PROBLEM DESCRIPTION:
Could you retype the records word for word but without any pictures?
[Opening MATERIAL SHOWN section]
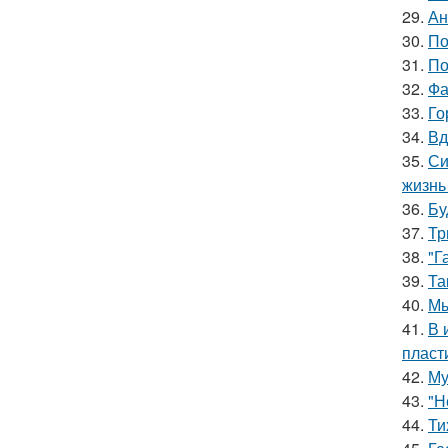
29.
Ан
30.
По
31.
По
32.
Фа
33.
Го
34.
Вд
35.
Си
жизнь
36.
Бу
37.
Тр
38.
"Г
39.
Та
40.
Мы
41.
В 
пласт
42.
Му
43.
"Н
44.
Ти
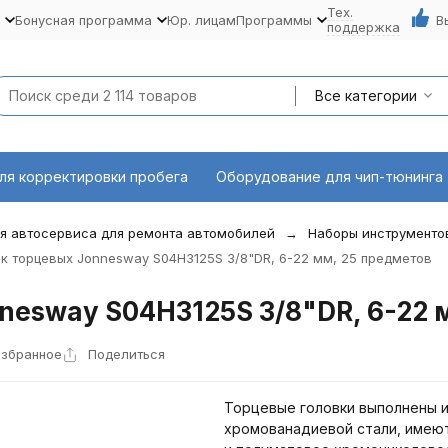
Тех.
Бонусная программа
Юр. лицам
Программы
В
поддержка
Все категории
ля корректировки пробега
Оборудование для чип-тюнинга
я автосервиса для ремонта автомобилей
Наборы инструменто
к торцевых Jonnesway S04H3125S 3/8"DR, 6-22 мм, 25 предметов
nesway S04H3125S 3/8"DR, 6-22 
избранное
Поделиться
Торцевые головки выполнены и
хромованадиевой стали, имеют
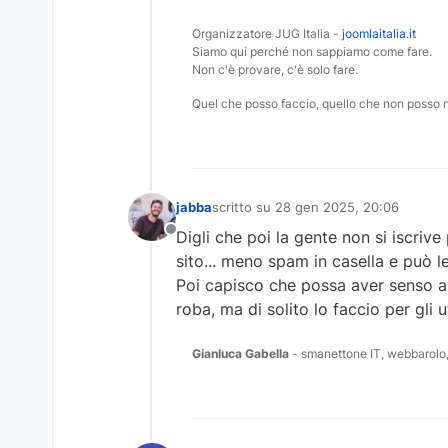
Organizzatore JUG Italia -
joomlaitalia.it
Siamo qui perché non sappiamo come fare.
Non c'è provare, c'è solo fare.
Quel che posso faccio, quello che non posso 
jabba
scritto su
28 gen 2025, 20:06
ultima modifica di
Digli che poi la gente non si iscri
Non in linea
sito... meno spam in casella e può l
Poi capisco che possa aver senso av
roba, ma di solito lo faccio per gli
Gianluca Gabella
- smanettone IT, webbarolo,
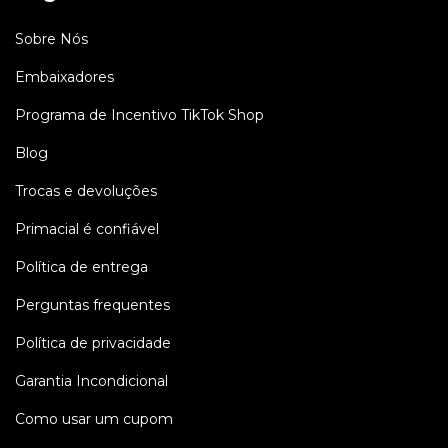
Sobre Nós
Embaixadores
Programa de Incentivo TikTok Shop
Blog
Trocas e devoluções
Primacial é confiável
Política de entrega
Perguntas frequentes
Política de privacidade
Garantia Incondicional
Como usar um cupom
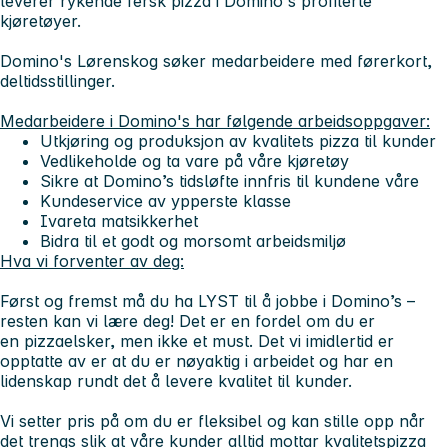
leverer rykende fersk pizza i Domino's profilerte
kjøretøyer.
Domino's Lørenskog søker medarbeidere med førerkort,
deltidsstillinger.
Medarbeidere i Domino's har følgende arbeidsoppgaver:
Utkjøring og produksjon av kvalitets pizza til kunder
Vedlikeholde og ta vare på våre kjøretøy
Sikre at Domino’s tidsløfte innfris til kundene våre
Kundeservice av ypperste klasse
Ivareta matsikkerhet
Bidra til et godt og morsomt arbeidsmiljø
Hva vi forventer av deg:
Først og fremst må du ha LYST til å jobbe i Domino’s –
resten kan vi lære deg! Det er en fordel om du er
en pizzaelsker, men ikke et must. Det vi imidlertid er
opptatte av er at du er nøyaktig i arbeidet og har en
lidenskap rundt det å levere kvalitet til kunder.
Vi setter pris på om du er fleksibel og kan stille opp når
det trengs slik at våre kunder alltid mottar kvalitetspizza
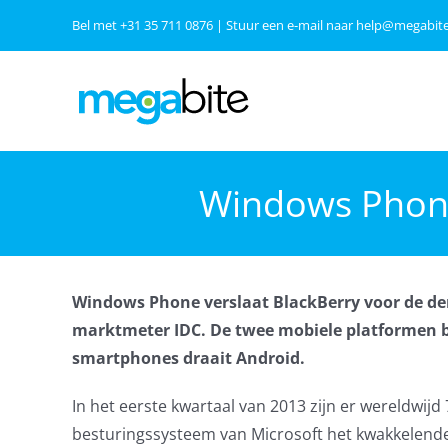
Ga
Bel met
+31 35 711 0876
| Stuur een e-mail naar
help@megabite
naar
inhoud
Windows Phone 
Windows Phone verslaat BlackBerry voor de d
marktmeter IDC. De twee mobiele platformen bli
smartphones draait Android.
In het eerste kwartaal van 2013 zijn er wereldwi
besturingssysteem van Microsoft het kwakkelende 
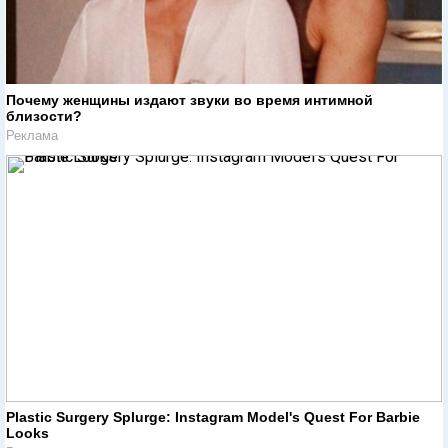
Почему женщины издают звуки во время интимной
близости?
Реклама
Plastic Surgery Splurge: Instagram Model's Quest For Barbie
Looks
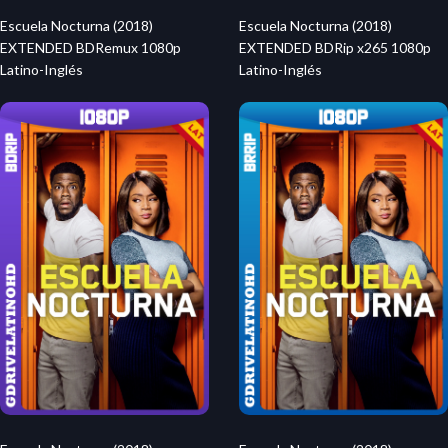
Escuela Nocturna (2018)
Escuela Nocturna (2018)
EXTENDED BDRemux 1080p
EXTENDED BDRip x265 1080p
Latino-Inglés
Latino-Inglés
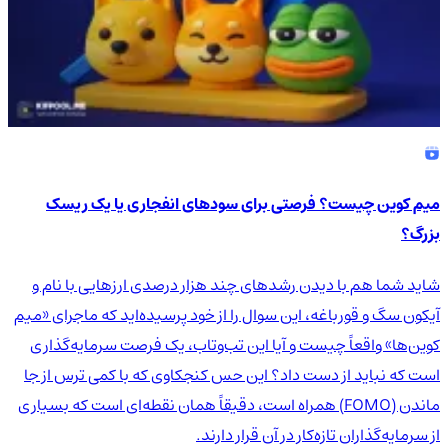
میم کوین چیست؟ فرصتی برای سودهای انفجاری یا یک ریسک
بزرگ؟
شاید شما هم با دیدن رشدهای چند هزار درصدی ارزهایی با نام و
آیکون سگ و قورباغه، این سوال را از خود پرسیده‌اید که ماجرای «میم
کوین‌ها» واقعاً چیست و آیا این تب‌وتاب، یک فرصت سرمایه‌گذاری
است که نباید از دست داد؟ این حس کنجکاوی که با کمی ترس از جا
ماندن (FOMO) همراه است، دقیقاً همان نقطه‌ای است که بسیاری
از سرمایه‌گذاران تازه‌کار در آن قرار دارند.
[Closing MATERIAL SHOWN section]
ANSWER TO THIS EXERCISE:
29.
Ан
30.
По
31.
По
32.
Фа
33.
Го
34.
Вд
35.
Си
жизнь
36.
Бу
37.
Тр
38.
"Г
39.
Та
40.
Мы
41.
В 
пласт
42.
Му
43.
"Н
44.
Ти
Тех.
Бонусная программа
Юр. лицам
Программы
В
поддержка
Все категории
ля корректировки пробега
Оборудование для чип-тюнинга
я автосервиса для ремонта автомобилей
Наборы инструменто
к торцевых Jonnesway S04H3125S 3/8"DR, 6-22 мм, 25 предметов
nesway S04H3125S 3/8"DR, 6-22 
избранное
Поделиться
Торцевые головки выполнены и
хромованадиевой стали, имеют
Organizzatore JUG Italia -
joomlaitalia.it
Siamo qui perché non sappiamo come fare.
Non c'è provare, c'è solo fare.
Quel che posso faccio, quello che non posso 
jabba
scritto su
28 gen 2025, 20:06
ultima modifica di
Digli che poi la gente non si iscri
Non in linea
sito... meno spam in casella e può l
Poi capisco che possa aver senso av
roba, ma di solito lo faccio per gli
Gianluca Gabella
- smanettone IT, webbarolo,
Sobre Nós
Embaixadores
Programa de Incentivo TikTok Shop
Blog
Trocas e devoluções
Primacial é confiável
Política de entrega
Perguntas frequentes
Política de privacidade
Garantia Incondicional
Como usar um cupom
leverer rykende fersk pizza i Domino's profilerte
kjøretøyer.
Domino's Lørenskog søker medarbeidere med førerkort,
deltidsstillinger.
Medarbeidere i Domino's har følgende arbeidsoppgaver:
Utkjøring og produksjon av kvalitets pizza til kunder
Vedlikeholde og ta vare på våre kjøretøy
Sikre at Domino’s tidsløfte innfris til kundene våre
Kundeservice av ypperste klasse
Ivareta matsikkerhet
Bidra til et godt og morsomt arbeidsmiljø
Hva vi forventer av deg:
Først og fremst må du ha LYST til å jobbe i Domino’s –
resten kan vi lære deg! Det er en fordel om du er
en pizzaelsker, men ikke et must. Det vi imidlertid er
opptatte av er at du er nøyaktig i arbeidet og har en
lidenskap rundt det å levere kvalitet til kunder.
Vi setter pris på om du er fleksibel og kan stille opp når
det trengs slik at våre kunder alltid mottar kvalitetspizza
Ga
Bel met
+31 35 711 0876
| Stuur een e-mail naar
help@megabite
naar
inhoud
Windows Phone 
Windows Phone verslaat BlackBerry voor de d
marktmeter IDC. De twee mobiele platformen bli
smartphones draait Android.
In het eerste kwartaal van 2013 zijn er wereldwi
besturingssysteem van Microsoft het kwakkelende 
Почему женщины издают звуки во время интимной
близости?
Реклама
Plastic Surgery Splurge: Instagram Model's Quest For Barbie
Looks
Escuela Nocturna (2018)
Escuela Nocturna (2018)
EXTENDED BDRemux 1080p
EXTENDED BDRip x265 1080p
Latino-Inglés
Latino-Inglés
میم کوین چیست؟ فرصتی برای سودهای انفجاری یا یک ریسک
بزرگ؟
شاید شما هم با دیدن رشدهای چند هزار درصدی ارزهایی با نام و
آیکون سگ و قورباغه، این سوال را از خود پرسیده‌اید که ماجرای «میم
کوین‌ها» واقعاً چیست و آیا این تب‌وتاب، یک فرصت سرمایه‌گذاری
است که نباید از دست داد؟ این حس کنجکاوی که با کمی ترس از جا
ماندن (FOMO) همراه است، دقیقاً همان نقطه‌ای است که بسیاری
از سرمایه‌گذاران تازه‌کار در آن قرار دارند.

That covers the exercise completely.